> **What this task involves**: From the entries below, pull out each line where "stack" appears.

*** Record excerpts Section Begins ***

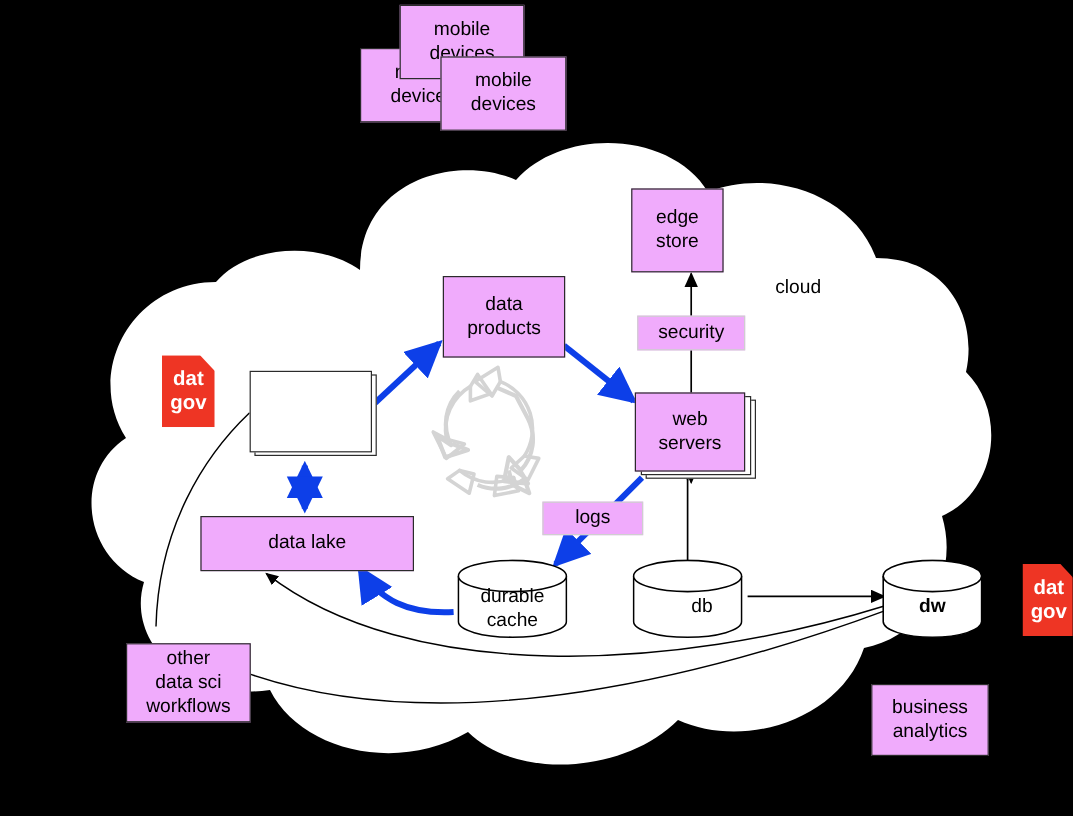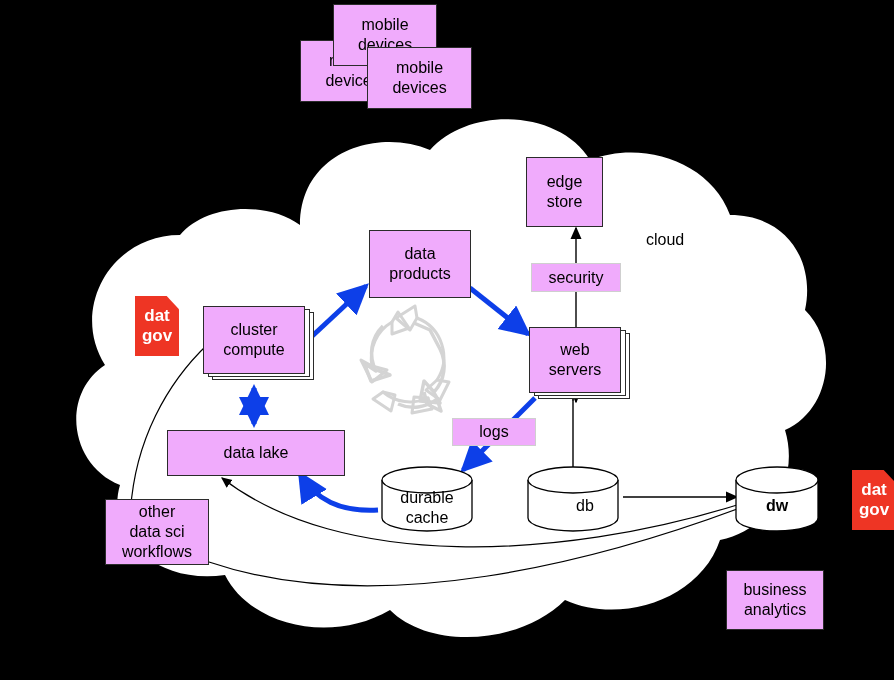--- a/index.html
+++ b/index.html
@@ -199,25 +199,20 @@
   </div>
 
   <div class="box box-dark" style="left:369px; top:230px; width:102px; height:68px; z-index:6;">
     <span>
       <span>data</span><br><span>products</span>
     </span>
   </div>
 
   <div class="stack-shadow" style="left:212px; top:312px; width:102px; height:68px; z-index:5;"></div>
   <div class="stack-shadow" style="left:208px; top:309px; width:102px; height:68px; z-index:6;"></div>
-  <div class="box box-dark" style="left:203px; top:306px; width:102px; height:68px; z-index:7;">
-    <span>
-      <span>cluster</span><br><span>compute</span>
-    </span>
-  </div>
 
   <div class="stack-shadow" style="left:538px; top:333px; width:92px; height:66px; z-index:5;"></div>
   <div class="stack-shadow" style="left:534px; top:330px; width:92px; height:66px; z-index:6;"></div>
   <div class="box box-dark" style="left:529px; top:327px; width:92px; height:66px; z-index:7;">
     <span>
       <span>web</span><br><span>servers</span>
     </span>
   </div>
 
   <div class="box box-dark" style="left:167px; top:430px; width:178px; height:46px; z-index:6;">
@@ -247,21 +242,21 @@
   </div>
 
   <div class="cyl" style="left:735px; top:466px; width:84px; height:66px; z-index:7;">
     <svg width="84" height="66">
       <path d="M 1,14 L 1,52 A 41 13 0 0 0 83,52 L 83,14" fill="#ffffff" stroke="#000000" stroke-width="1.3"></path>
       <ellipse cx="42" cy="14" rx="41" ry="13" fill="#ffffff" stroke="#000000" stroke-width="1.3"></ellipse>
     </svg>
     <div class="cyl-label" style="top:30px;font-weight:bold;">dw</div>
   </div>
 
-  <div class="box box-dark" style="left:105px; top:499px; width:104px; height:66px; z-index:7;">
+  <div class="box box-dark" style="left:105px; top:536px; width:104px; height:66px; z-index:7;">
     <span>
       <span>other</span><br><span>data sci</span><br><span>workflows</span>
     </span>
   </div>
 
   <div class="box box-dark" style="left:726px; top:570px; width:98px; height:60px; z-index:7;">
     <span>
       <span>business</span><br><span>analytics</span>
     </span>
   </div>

*** Record excerpts Section Ends ***

> **Solution below**:
   <div class="stack-shadow" style="left:212px; top:312px; width:102px; height:68px; z-index:5;"></div>
   <div class="stack-shadow" style="left:208px; top:309px; width:102px; height:68px; z-index:6;"></div>
   <div class="stack-shadow" style="left:538px; top:333px; width:92px; height:66px; z-index:5;"></div>
   <div class="stack-shadow" style="left:534px; top:330px; width:92px; height:66px; z-index:6;"></div>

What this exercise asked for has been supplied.